There also had been talk that Varlamov might sign with a Kontinental Hockey League team in his native Russia for this coming season. A restricted free agent, he could have been tendered an offer sheet, though the Capitals could have matched it or let him go in exchange for compensatory draft picks.
"He fits our idea of what we're looking to do and how we're building this franchise," Sherman said. "We feel that at 23 years of age he's ready for the next step. We believe that he can be the player to fit the criteria of starting goalie and for being the backbone of our net.

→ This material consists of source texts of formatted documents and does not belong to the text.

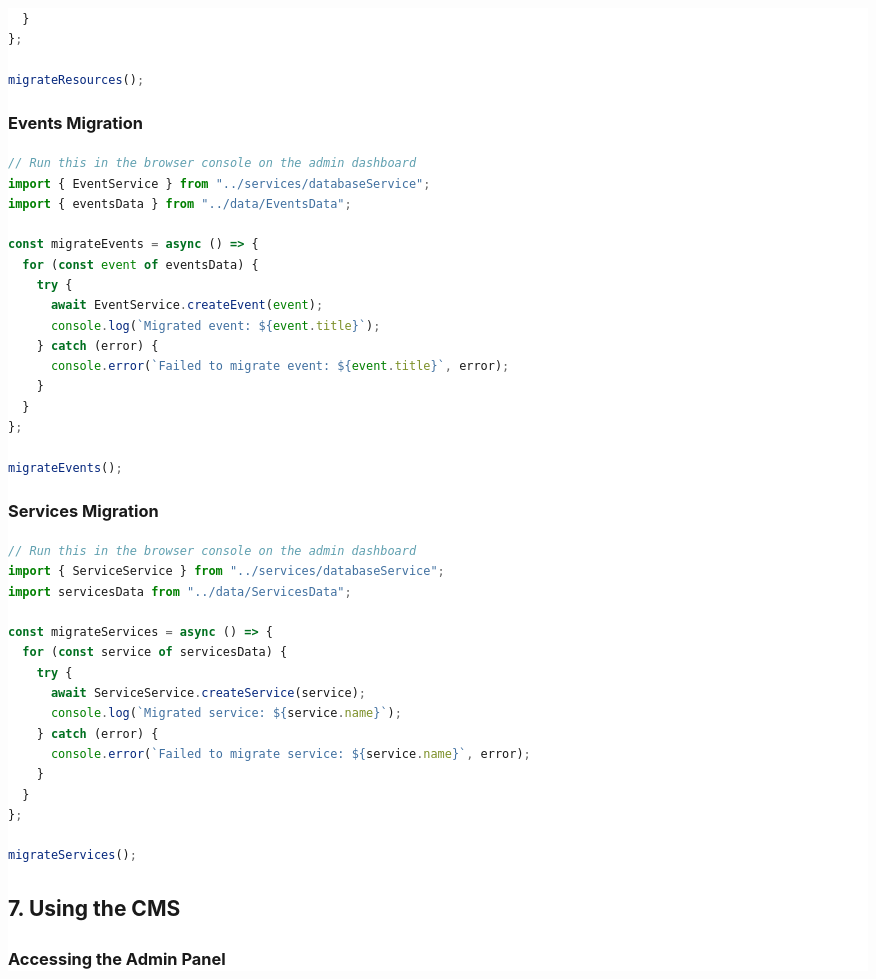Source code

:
 ```javascript
  }
};

migrateResources();
```

### Events Migration

```javascript
// Run this in the browser console on the admin dashboard
import { EventService } from "../services/databaseService";
import { eventsData } from "../data/EventsData";

const migrateEvents = async () => {
  for (const event of eventsData) {
    try {
      await EventService.createEvent(event);
      console.log(`Migrated event: ${event.title}`);
    } catch (error) {
      console.error(`Failed to migrate event: ${event.title}`, error);
    }
  }
};

migrateEvents();
```

### Services Migration

```javascript
// Run this in the browser console on the admin dashboard
import { ServiceService } from "../services/databaseService";
import servicesData from "../data/ServicesData";

const migrateServices = async () => {
  for (const service of servicesData) {
    try {
      await ServiceService.createService(service);
      console.log(`Migrated service: ${service.name}`);
    } catch (error) {
      console.error(`Failed to migrate service: ${service.name}`, error);
    }
  }
};

migrateServices();
```

## 7. Using the CMS

### Accessing the Admin Panel
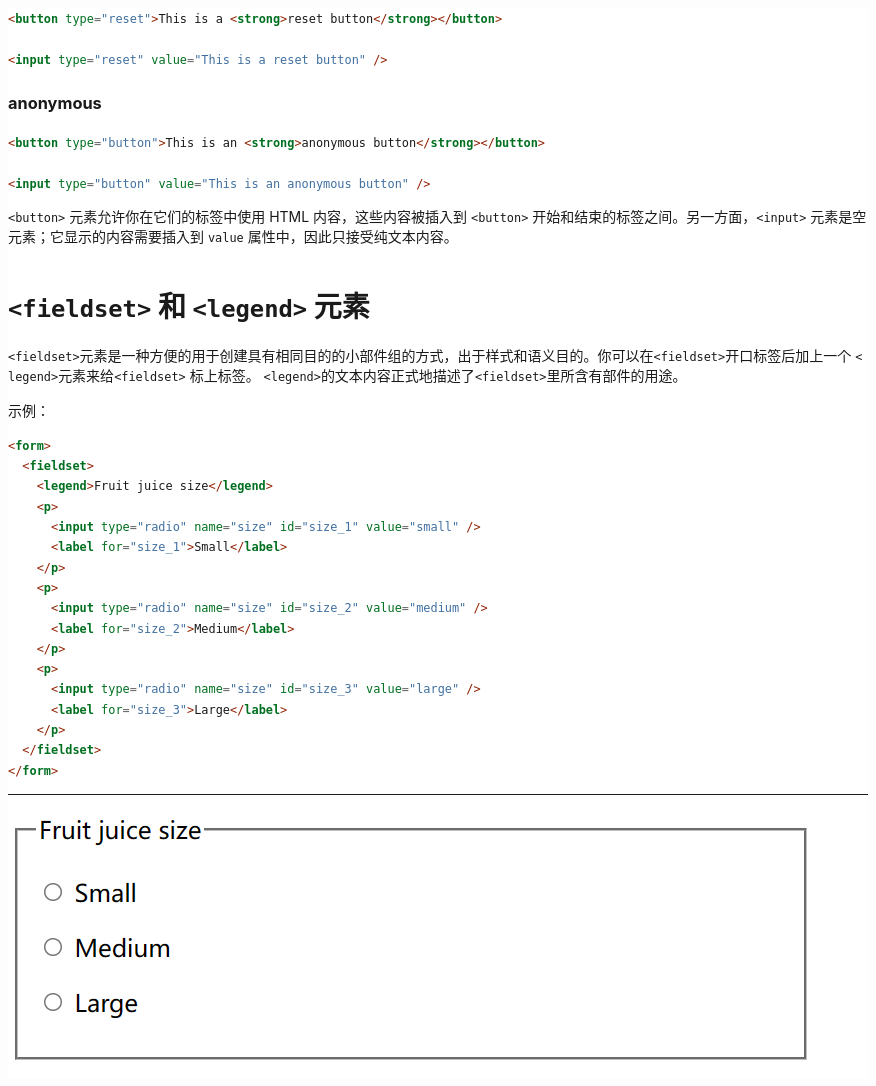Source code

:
 ```html
<button type="reset">This is a <strong>reset button</strong></button>

<input type="reset" value="This is a reset button" />
```



### anonymous

```html
<button type="button">This is an <strong>anonymous button</strong></button>

<input type="button" value="This is an anonymous button" />
```



`<button>` 元素允许你在它们的标签中使用 HTML 内容，这些内容被插入到 `<button>` 开始和结束的标签之间。另一方面，`<input>` 元素是空元素；它显示的内容需要插入到 `value` 属性中，因此只接受纯文本内容。



# `<fieldset>` 和 `<legend>` 元素

`<fieldset>`元素是一种方便的用于创建具有相同目的的小部件组的方式，出于样式和语义目的。你可以在`<fieldset>`开口标签后加上一个 `<legend>`元素来给`<fieldset>` 标上标签。 `<legend>`的文本内容正式地描述了`<fieldset>`里所含有部件的用途。



示例：

```html
<form>
  <fieldset>
    <legend>Fruit juice size</legend>
    <p>
      <input type="radio" name="size" id="size_1" value="small" />
      <label for="size_1">Small</label>
    </p>
    <p>
      <input type="radio" name="size" id="size_2" value="medium" />
      <label for="size_2">Medium</label>
    </p>
    <p>
      <input type="radio" name="size" id="size_3" value="large" />
      <label for="size_3">Large</label>
    </p>
  </fieldset>
</form>
```

---

![image-20240513103010406](images/表单.assets/image-20240513103010406.png)
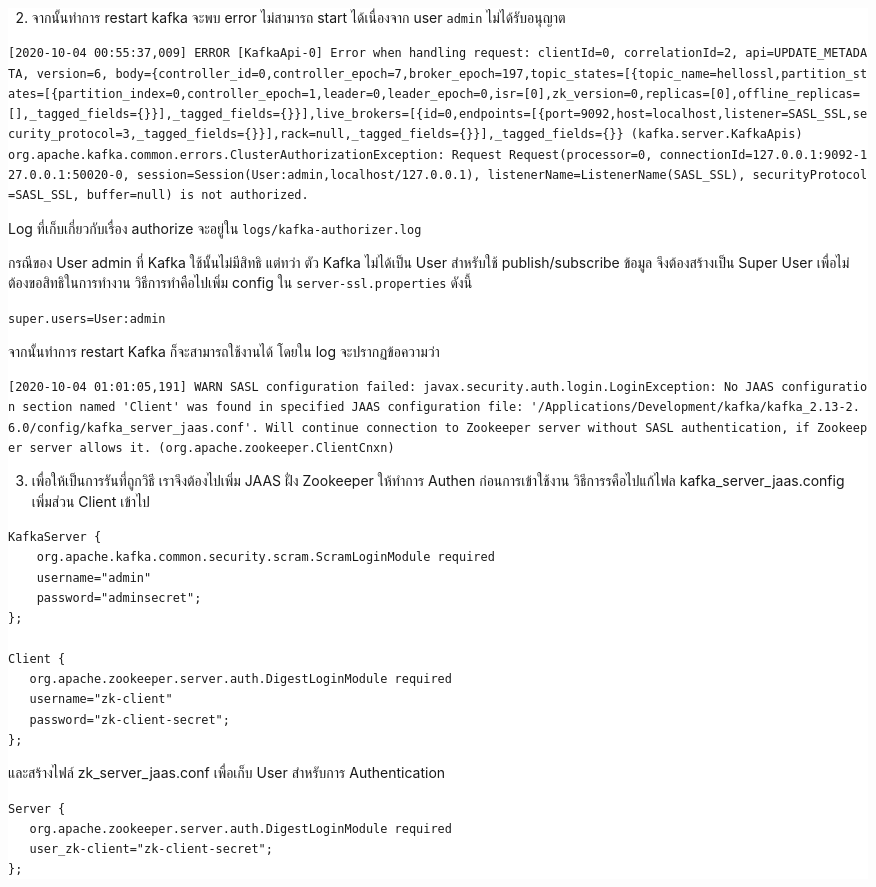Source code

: 2. จากนั้นทำการ restart kafka จะพบ error ไม่สามารถ start ได้เนื่องจาก user `admin` ไม่ได้รับอนุญาต

```
[2020-10-04 00:55:37,009] ERROR [KafkaApi-0] Error when handling request: clientId=0, correlationId=2, api=UPDATE_METADATA, version=6, body={controller_id=0,controller_epoch=7,broker_epoch=197,topic_states=[{topic_name=hellossl,partition_states=[{partition_index=0,controller_epoch=1,leader=0,leader_epoch=0,isr=[0],zk_version=0,replicas=[0],offline_replicas=[],_tagged_fields={}}],_tagged_fields={}}],live_brokers=[{id=0,endpoints=[{port=9092,host=localhost,listener=SASL_SSL,security_protocol=3,_tagged_fields={}}],rack=null,_tagged_fields={}}],_tagged_fields={}} (kafka.server.KafkaApis)
org.apache.kafka.common.errors.ClusterAuthorizationException: Request Request(processor=0, connectionId=127.0.0.1:9092-127.0.0.1:50020-0, session=Session(User:admin,localhost/127.0.0.1), listenerName=ListenerName(SASL_SSL), securityProtocol=SASL_SSL, buffer=null) is not authorized.
```

Log ที่เก็บเกี่ยวกับเรื่อง authorize จะอยู่ใน `logs/kafka-authorizer.log`

กรณีของ User admin ที่ Kafka ใช้นั้นไม่มีสิทธิ แต่ทว่า ตัว Kafka ไม่ได้เป็น User สำหรับใช้ publish/subscribe ข้อมูล จึงต้องสร้างเป็น Super User เพื่อไม่ต้องขอสิทธิในการทำงาน วิธีการทำคือไปเพิ่ม config ใน `server-ssl.properties` ดังนี้

```properties
super.users=User:admin
```

จากนั้นทำการ restart Kafka ก็จะสามารถใช้งานได้ โดยใน log จะปรากฏข้อความว่า 

```
[2020-10-04 01:01:05,191] WARN SASL configuration failed: javax.security.auth.login.LoginException: No JAAS configuration section named 'Client' was found in specified JAAS configuration file: '/Applications/Development/kafka/kafka_2.13-2.6.0/config/kafka_server_jaas.conf'. Will continue connection to Zookeeper server without SASL authentication, if Zookeeper server allows it. (org.apache.zookeeper.ClientCnxn)
```

3. เพื่อให้เป็นการรันที่ถูกวิธี เราจึงต้องไปเพิ่ม JAAS ฝั่ง Zookeeper ให้ทำการ Authen ก่อนการเข้าใช้งาน วิธีการรคือไปแก้ไฟล ​kafka_server_jaas.config เพิ่มส่วน Client เข้าไป

```
KafkaServer {
	org.apache.kafka.common.security.scram.ScramLoginModule required
    username="admin"
    password="adminsecret";
};

Client {
   org.apache.zookeeper.server.auth.DigestLoginModule required
   username="zk-client"
   password="zk-client-secret";
};
```

และสร้างไฟล์ zk_server_jaas.conf เพื่อเก็บ User สำหรับการ Authentication

```
Server {
   org.apache.zookeeper.server.auth.DigestLoginModule required
   user_zk-client="zk-client-secret";
};
```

"Clearly, given the transaction, we believe in the type of player that this goalie is going to be. There is a belief that this player is going to be the guy that can carry the load for us and be the type of goalie that this organization needs to move forward. We're excited to have this type of player join our organization and we look forward to many years with him in the net.
"I had a short conversation with him and he knows the situation here. He knows our roster and he's excited for the opportunity, for sure. He's excited to come to Colorado."
Apparently, so is Giguere, a former Conn Smythe Trophy winner whom Sherman said will be fine with his role as a backup and veteran presence.
"Jiggy," 34, signed a two-year contract worth $1.25 million per season.
"He is a veteran; he's been there," Sherman said. "He's a proven winner and a first-class individual from what we have heard from our hockey staff in terms of the type of person that J.S. is. We want to put Semyon in an environment where he'll have the most chance to succeed. I think having a calm, veteran presence in J.S. Giguere fits that bill."
Jean-Sebastian Giguere (Getty Images)
Giguere spent eight-plus seasons with Anaheim and backstopped the Ducks to two Stanley Cup Finals. He won the Conn Smythe Trophy in 2003 when the Ducks lost to New Jersey in seven games, and he led the Ducks to the only Cup in franchise history four years later.
The Montreal native was traded to Toronto in January 2010, and this past season with the Maple Leafs posted an 11-11-4 record in 33 games with a 2.87 average and .900 save percentage while battling groin problems. Giguere has played in 525 career NHL games with a 231-195-67 record, 34 shutouts, a 2.53 average and .913 save percentage.
"I spoke to him early this afternoon and he's just thrilled to be on board and to be in this environment and to embrace that (backup) role," Sherman said. "I think when you look at our overall roster, we have a young makeup as a hockey club. J.S. is a person in his mid-30s and can provide some leadership off the ice and help some of our young players along.
"In our situation we obviously wanted to have a scenario where there was a backup that has a track record in the NHL and can help through some of the inevitable bumps that occur throughout the long season."
"We feel like we've addressed our goaltending position in total. We certainly feel we've addressed our priority at the goaltending position."
-- Avalanche GM Greg Sherman
Hejda, a 6-3, 237-pounder, was given a four-year, $13 million contract. Kobasew signed a two-year, $2.5 million deal.
Hejda, 33, had 5 goals and 15 assists in 77 games with Columbus last season, his fourth with the Blue Jackets. He has 12 goals and 64 assists in 341 career NHL games with Edmonton and the Blue Jackets.
Kobasew, 29, had 9 goals and 7 assists in 63 games with Minnesota. He has 96 goals and 89 assists in 473 career games with Calgary, Boston and the Wild.
The Avalanche elected not to re-sign left wing Tomas Fleischmann, who signed a four-year, $18 million contract with Florida. Fleischmann had 8 goals and 13 assists in 22 games following his Nov. 30, 2010 acquisition from Washington in exchange for defenseman Scott Hannan, but he missed the final 36 games after being diagnosed with a blood clot in each of his lungs.
"Given the risks associated with his health, we made a decision to move on," Sherman said of Fleischmann, who signed a four-year deal with Florida. "We wish him all the best."